European PMI confidence came in better than expected last Friday. Manufacturing continues to run hot (63.3 from 62.5) and the services sector entered growth territory (50.3) for the first time since August last year. Pricing pressures continue to build across the economy. European equities and core bonds yields nevertheless held a downward bias which only reversed after US markets started joining. US PMIs (60.6 in manufacturing, 63.1 in services) and new home sales (highest since 2006) came in sky high. Wall Street (up to 1.44% for the Nasdaq) pulled European stocks (flat) from the depths. US yields tested April lows/support before bouncing higher, strengthening the case for a gradual bottoming out. The curve bear steepened with the belly underperforming. Yields rose 2.1 bps (3-yr) over 2.6 bps (7-yr) to 1.6 bps (30-yr). German yields finished flat. EUR/USD profited considerably more from strong European business confidence. The pair jumped from the low 1.20 area to around 1.206 with a second leg in US dealings sending it just south of 1.21. EUR/JPY returned to heavy resistance near 130.50, USD/JPY held below 108. DXY finished an ugly slide from 91.3 to 90.82 support (61.8% retracement of 2021 strengthening). EUR/GBP broke and finished for the first time since mid-February north of 0.87 even though UK PMIs were everything and more markets hoped for.

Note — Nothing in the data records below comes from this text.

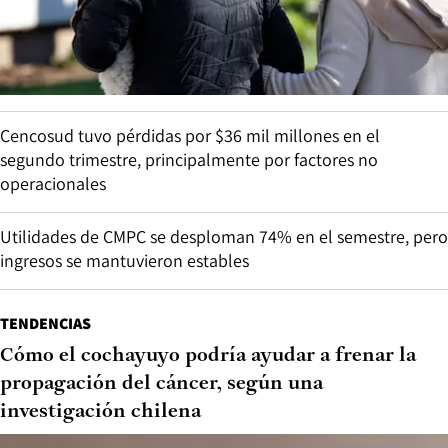
Cencosud tuvo pérdidas por $36 mil millones en el
segundo trimestre, principalmente por factores no
operacionales
Utilidades de CMPC se desploman 74% en el semestre, pero
ingresos se mantuvieron estables
TENDENCIAS
Cómo el cochayuyo podría ayudar a frenar la
propagación del cáncer, según una
investigación chilena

Most Asian stock markets inch higher in news-limited trading. India outperforms (+1.4%). Copper and iron surge, boosting the Australian dollar to AUD/USD 0.777. The three majors, USD, EUR and JPY are all under minor selling pressure with the first leading losses. EUR/USD extends Friday’s jump and takes out the next 1.21 big figure to trade at the strongest level since early March. USD/JPY’s (107.74) gap north of 108 quickly fades. DXY (90.73) dips below 61.8% support. Core bonds lose some terrain.

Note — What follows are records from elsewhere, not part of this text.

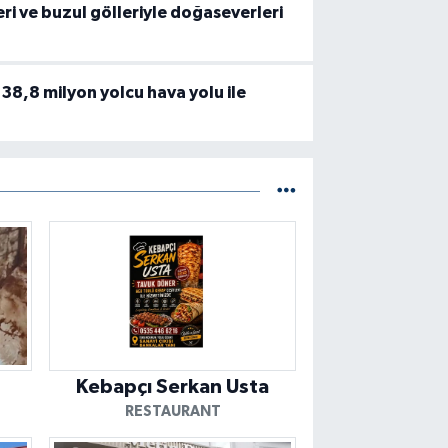
eri ve buzul gölleriyle doğaseverleri
 138,8 milyon yolcu hava yolu ile
Kebapçı Serkan Usta
RESTAURANT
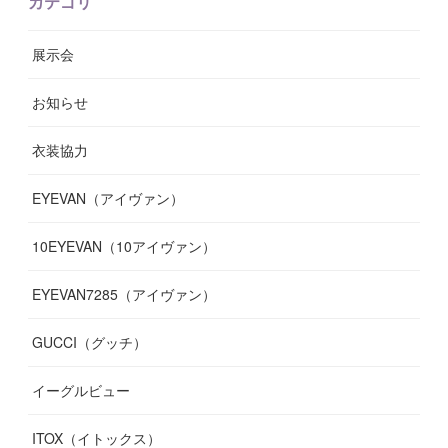
カテゴリ
(
9
)
(
12
)
(
9
)
(
9
)
(
7
)
(
9
)
(
16
)
展示会
(
10
)
(
13
)
(
8
)
(
11
)
(
7
)
(
7
)
(
19
)
お知らせ
(
14
)
(
14
)
(
12
)
(
9
)
(
3
)
(
11
)
(
9
)
衣装協力
(
8
)
(
19
)
(
10
)
(
7
)
(
7
)
(
6
)
(
7
)
EYEVAN（アイヴァン）
(
9
)
(
12
)
(
17
)
(
7
)
(
13
)
(
5
)
(
8
)
10EYEVAN（10アイヴァン）
(
10
)
(
11
)
(
10
)
(
11
)
(
8
)
(
10
)
EYEVAN7285（アイヴァン）
(
10
)
(
11
)
(
13
)
(
12
)
(
10
)
GUCCI（グッチ）
(
12
)
(
7
)
(
11
)
(
13
)
イーグルビュー
(
12
)
(
13
)
(
16
)
ITOX（イトックス）
(
13
)
(
14
)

Probably strong US durable goods orders and the German Ifo business climate are due later today. Actual investor attention, however, is probably centered around the Fed policy meeting (Wednesday), and Q1 growth and inflation for the US on Thursday and for Europe on Friday. So we’re bound to see sentiment and technically driven trading today. US Treasuries have outperformed the Bunds recently but are ever more showing signs of a topping out, i.e. yields bottoming. The 10y yield (1.57%) is a few bps away from first resistance near 1.6%. A break probably needs the go-ahead from the Fed and US data. Until then, we assume the downside to be well protected. EUR/USD’s technical picture improves greatly with this morning’s break north of 1.21. The pair surpassed 61.8% resistance of the 2021 correction, calling off its downward bias. The next reference situates around 1.218. We continue to keep a close eye at EUR/JPY. Sterling failed to profit one bit of mostly stellar economic data last week, suggesting the British currency frontrunned the economic awakening enough for now. EUR/GBP remains north of 0.87.
Argentina is considering an increase in taxes on grains exports, according to an interview of Domestic Commerce Secretary Paula Espanol. The tax hike on exports is aimed at providing ample domestic supply to keep local prices low. However, crop sales by local growers are said to have been held back as they use of corn and soy stockpiles as a reserve against political risk and a sharp devaluation of the currency. Argentina is the world’s number 3 corn supplier. This morning, Chicago Corn futures rose further to the highest level since 2013 on global supply concerns. Aside from potential export taxes in Argentina, dryness in Brazil and adverse weather conditions in the US are mentioned as potentially hampering supply. On the demand side, strong demand from China supports prices.
Italian PM Mario Draghi yesterday evening told his cabinet that the country has reached a deal with the European Commission on its recovery plan. The government will propose a plan to Parliament of € 222 bln to reengineer the economy, with composed of €191.5 bln in EU grants and loans and €30 bln of domestic funding. If approved by Parliament, the plan can be submitted to the EU commission before the April 30 deadline.